Here are some pictures and examples class activities to encourage English speaking:
I read Brown Bear Brown Bear to the second grade classes and made masks for the students to act out the story. I knew they understood when I could substitute a child's name for an animal and put only one child in a mask and they could respond. Ex: Furkan, Furkan, what do you see? I see a blue horse looking at me.
I made a conversation game to practice adverbs of frequency (always, sometimes, never). Planning this game ended up being a lucky fluke because one teacher left early and I had to take her class as well. It would have been almost impossible to teach this large group, but the game worked pretty well. I say "pretty well" because the boys only wrestled and climbed on the desks for half the class period instead of the entire time.

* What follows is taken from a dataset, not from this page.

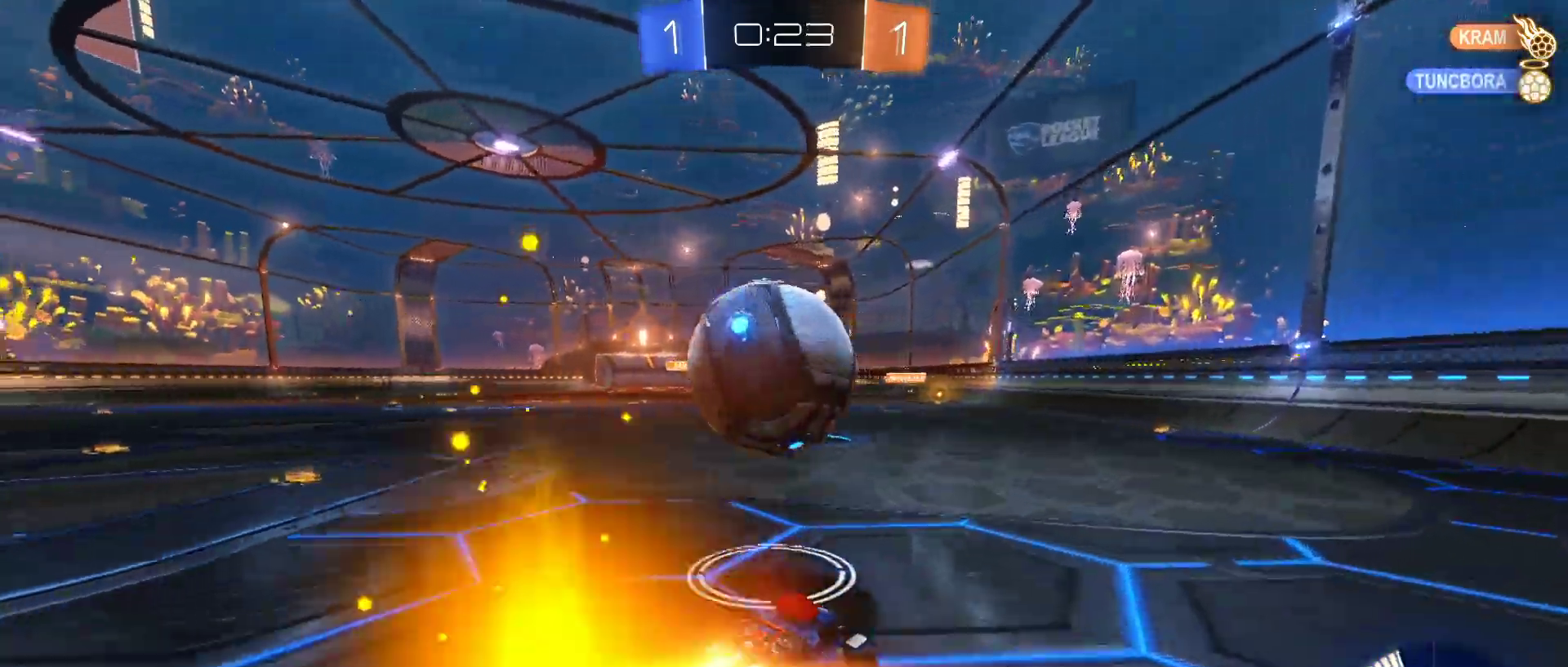
{"keys": ["d", "w"], "mouse": ["left"], "mouse_move": "still", "events": [[100, "a", "down"], [150, "mouse_left", "up"], [183, "a", "up"], [283, "mouse_left", "down"], [417, "d", "down"]]}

These three girls are not my students but they initiated a conversation with me at lunch recess. There are a handful of these "confi
dent" speakers in every grade. Next week I will start a club for confident 7th grade students and we will use the Voice of America Special English pod casts and videos to learn some current events around the world. I wish I could do more world conversation as I think there is a real need for knowledge about things outside of Turkey. For example, a 24 year old friend asked me if I'd ever heard of Afghanistan and if I knew where it is. She was curious because she had seen on the news where a Turkish Air Force helicopter had crashed there. I hope I can help the students understand more English and more about the world.

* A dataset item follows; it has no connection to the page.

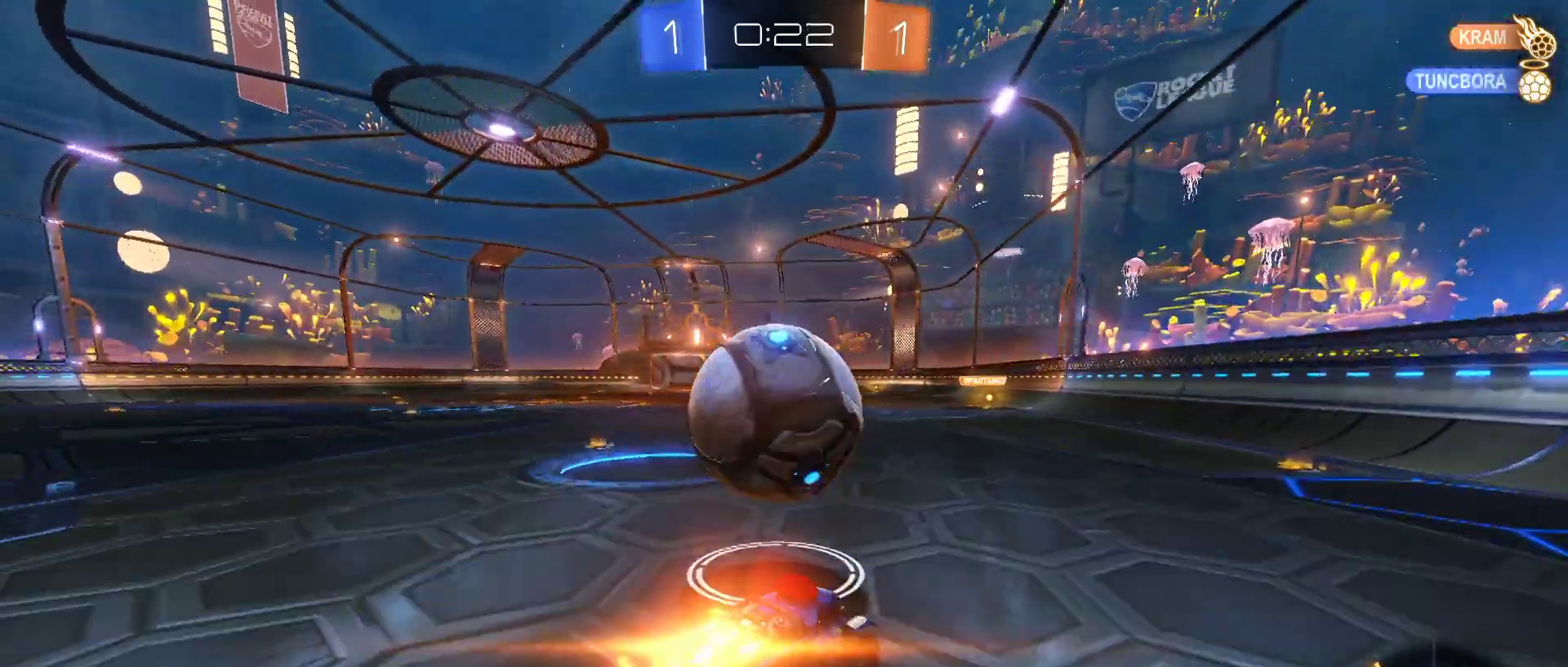
{"keys": ["a"], "mouse": ["left"], "mouse_move": "still", "events": [[17, "a", "down"], [17, "d", "up"], [167, "a", "up"], [200, "a", "down"], [250, "mouse_left", "up"], [250, "w", "up"], [350, "s", "down"], [400, "s", "up"], [483, "mouse_left", "down"]]}
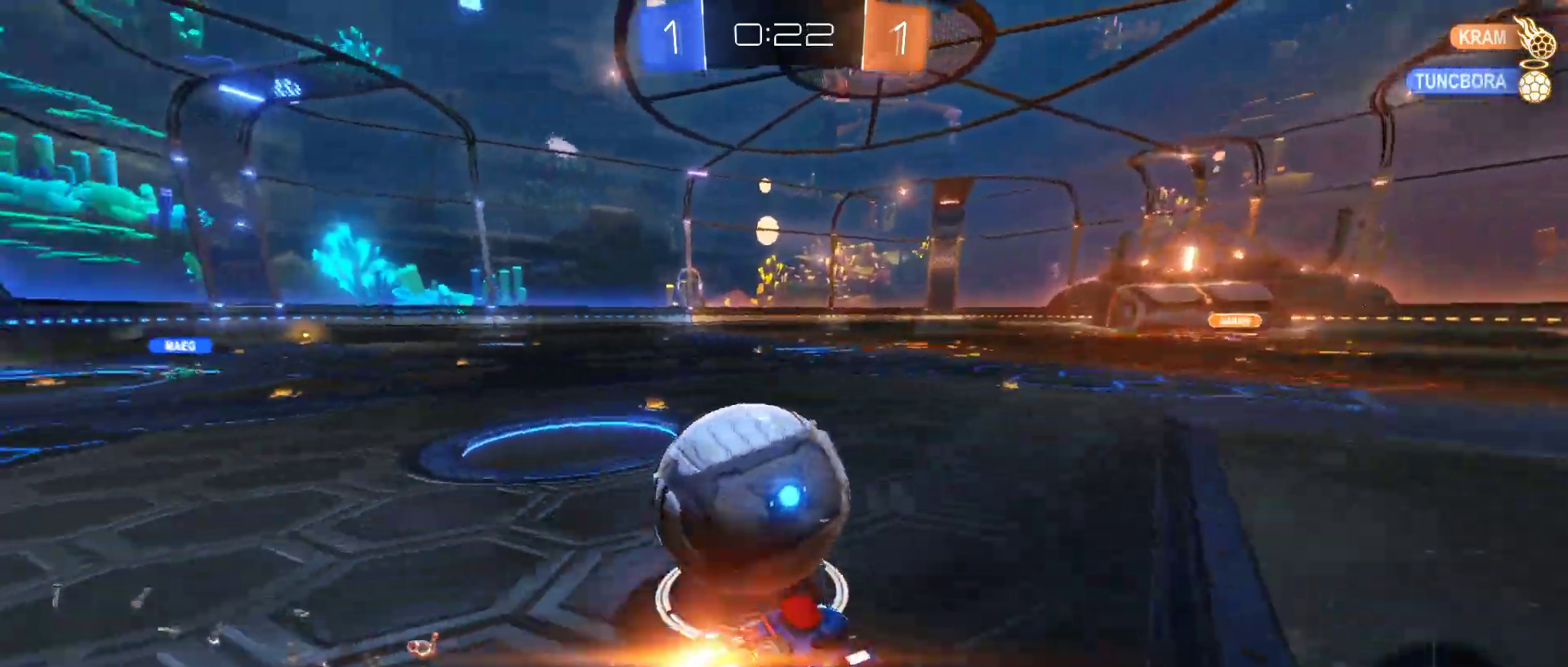
{"keys": ["a"], "mouse": [], "mouse_move": "still", "events": [[83, "mouse_left", "up"], [367, "space", "down"], [450, "space", "up"]]}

Unfortunately I don't have a picture of today's lunch/recess volleyball game. A 7th grade girl invited me to join the girls and some male middle school teachers. I should mention that the men substitute in and out when their cell phone rings and/or to sip their tea or hold each other's tea glass. And, like typical male teachers, they were really putting on a show for the girls. But they were also letting the girls serve from about 5 feet behind the net so the girls could feel successful, too. It was a beautiful day and fun to get out of the cafeteria and play.
Back to my self reflection...am I making a difference? Well, in the fall, students couldn't have asked me to play volleyball speaking English. They couldn't have struck up a conversation about the beautiful sunny day. They wouldn't have understood directions for standing in a line and acting out a play. So maybe I've helped a tiny bit?